Tripreport E.W.Dijkstra, Oxford University, 10 - 15 Jan. 1979.
With shining sun we left Nuenen at 9.15, when my wife took me to the Eindhoven railway station. When I left the train in Utrecht at 10.30 to take the coach to Schiphol Airport, it started snowing while I was sitting for the next bus —I had just missed my connection— . By the time I reached the airport —11.50, that is— it was very foggy and snowing. When I came at the gate I saw to my great relief that the plane was already there. I was told that we would depart 20 minutes late because the plane had to wait for its turn in the de-icing procedure; in the meantime it had snowed so heavily that first the runaway had to be cleared. Then it was not certain whether we would depart at all as the snow had turned into a gale of force 10. For quite a while it was grim, but eventually, at 15.00, we took off and at 15.00 (English time) we landed at Heathrow Airport. After waiting for 20 minutes for the staircase to arrive, we were told that the car underneath it had broken down; another 10 minutes later it arrived, pushed by four KLM employees. When I was through customs etc. I was told that due to the strikes there were no taxis and I tried to go to Oxford by British Rail, i.e. by coach to Reading Station, and from there by train to Oxford. At the airport I lost my way to the bus stop by following the given instruction literally.... After close to 10 hours of travel I had reached Balliol College, Oxford; I phoned professor Tony Hoare in order to inform him that I had arrived, he came and picked me up, and in his home, during supper, I recovered.
The reason for my visit was a Workshop on Distributed Processing, to be held the next two days at Wolfson College, Oxford, under the auspices of the Science Research Council; it was a workshop at which I was the only scheduled speaker.

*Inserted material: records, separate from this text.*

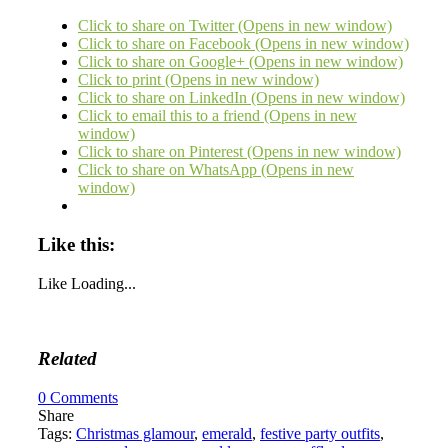
Click to share on Twitter (Opens in new window)
Click to share on Facebook (Opens in new window)
Click to share on Google+ (Opens in new window)
Click to print (Opens in new window)
Click to share on LinkedIn (Opens in new window)
Click to email this to a friend (Opens in new
window)
Click to share on Pinterest (Opens in new window)
Click to share on WhatsApp (Opens in new
window)
Like this:
Like
Loading...
Related
0
Comments
Share
Tags:
Christmas glamour
,
emerald
,
festive party outfits
,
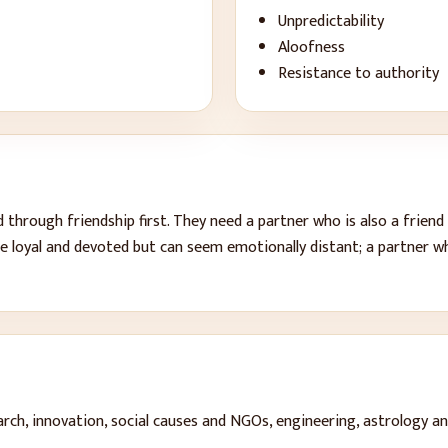
Unpredictability
Aloofness
Resistance to authority
hrough friendship first. They need a partner who is also a friend 
e loyal and devoted but can seem emotionally distant; a partner w
arch, innovation, social causes and NGOs, engineering, astrology an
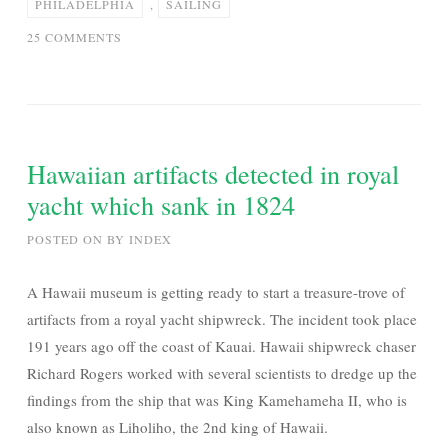
PHILADELPHIA
,
SAILING
ON
25 COMMENTS
MARK
KNOPFLER
–
SAILING
TO
Hawaiian artifacts detected in royal
PHILADELPHIA
yacht which sank in 1824
|
FULL
POSTED ON
BY
INDEX
ALBUM
A Hawaii museum is getting ready to start a treasure-trove of
artifacts from a royal yacht shipwreck. The incident took place
191 years ago off the coast of Kauai. Hawaii shipwreck chaser
Richard Rogers worked with several scientists to dredge up the
findings from the ship that was King Kamehameha II, who is
also known as Liholiho, the 2nd king of Hawaii.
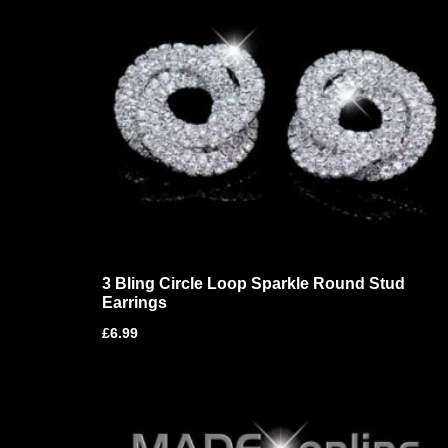
3 Bling Circle Loop Sparkle Round Stud
Earrings
£
6.99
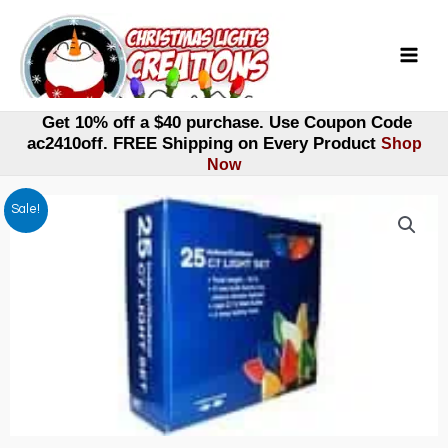
Skip
to
content
Get 10% off a $40 purchase. Use Coupon Code
ac2410off. FREE Shipping on Every Product
Shop
Now
Sale!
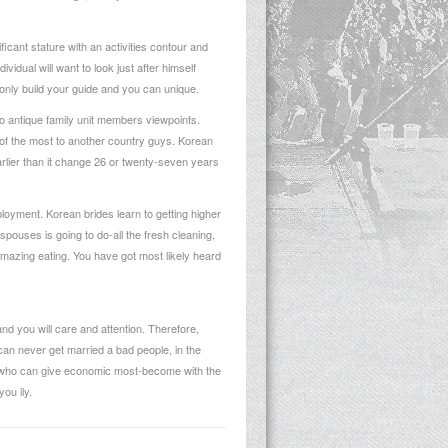
cant stature with an activities contour and
idual will want to look just after himself
only build your guide and you can unique.
to antique family unit members viewpoints.
he of the most to another country guys. Korean
 earlier than it change 26 or twenty-seven years
yment. Korean brides learn to getting higher
spouses is going to do-all the fresh cleaning,
amazing eating. You have got most likely heard
nd you will care and attention. Therefore,
an never get married a bad people, in the
n who can give economic most-become with the
ou ily.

The workshop was disappointing in a few minor ways. First, I had expected the opportunity to address my audience for two full days, but the next day the sessions started only at 10.30 —"So much more convenient for the people from London, you know."— ; well, that hurt. Second, the organizer, knowing my allergy for overhead projectors, had not provided such a piece of equipment, but had also failed to provide decent blackboards! I had two micro-blackboards, not too well supported by shaky easels. I have learned not to expect decent equipment when I have to perform in plants or hotels, but was utterly unprepared for the circumstance that this would be inflicted upon me on a University Campus. It did not take me more than a minute to decide that, for lack of blackboard space, I would not try to serve what otherwise would have been a main course of the meal. (It took me more minutes to redesign the menu.) Third —but that, thank heavens, only dawned upon me when I was half-way— the audience, about 30 people, had a much lower degree of competence than I had been led to expect. (For this the organizer should not be blamed: too many invited bosses had sent one or two of their ignorant subordinates.) The saving grace of my audience was that, though ignorant, it was very bright. It improved one of my arguments, and during the presentation of one of the topics that I had never presented before, I got a very clear indication where my draft has to be rewritten before it is ready to be submitted for publication. When it was all over I had a beer (in a pub that was noisier than we had intended) with Dent (from Burroughs) and Kessels and Martin (from Philips). When Kessels asked me "Are you depressed?", I denied "No, only empty.", but in retrospect I think that I lied a little bit to him: I was a little sad and still am.
The next two days I was the private guest of Tony Hoare and that, of course, was a great pleasure: for 48 hours I joined their family life —with the exception of a skating errand: in my youth I have skated enough for a life-time— , Joe Stoy, who had just returned from a conference at Oberwolfach, dropped in with his wife, and Tony and I talked with each other. On Saturday afternoon Tony gave me a very instructive lecture, on Monday morning I trust he learned something from me. (I at least learned something from my own explanation after breakfast.) At 10.45 the arrival of the taxi that would take me to Heathrow interrupted us.
I left Britain half a day before the next stage of its civil war —this time in the form of a railway strike— would hit it. My KLM flight back to Amsterdam was dead on time. By way of experiment I tried to use the newly established railway connection from Schiphol to Amsterdam-Zuid, because I feared that it would be no good. It was no good. It is a splendid connection for arriving passengers with Amsterdam-Zuid as their final destination, for anybody else it is just a waste of time —in my case even a cold waste of time— .
Kessels and Martin, who had left Britain two days earlier, had experienced an almost three-hour delay at Heathrow Airport for what the rest of the world does not acknowledge as a valid reason. Will "industrial dispute" become Britain's euphemism of the year?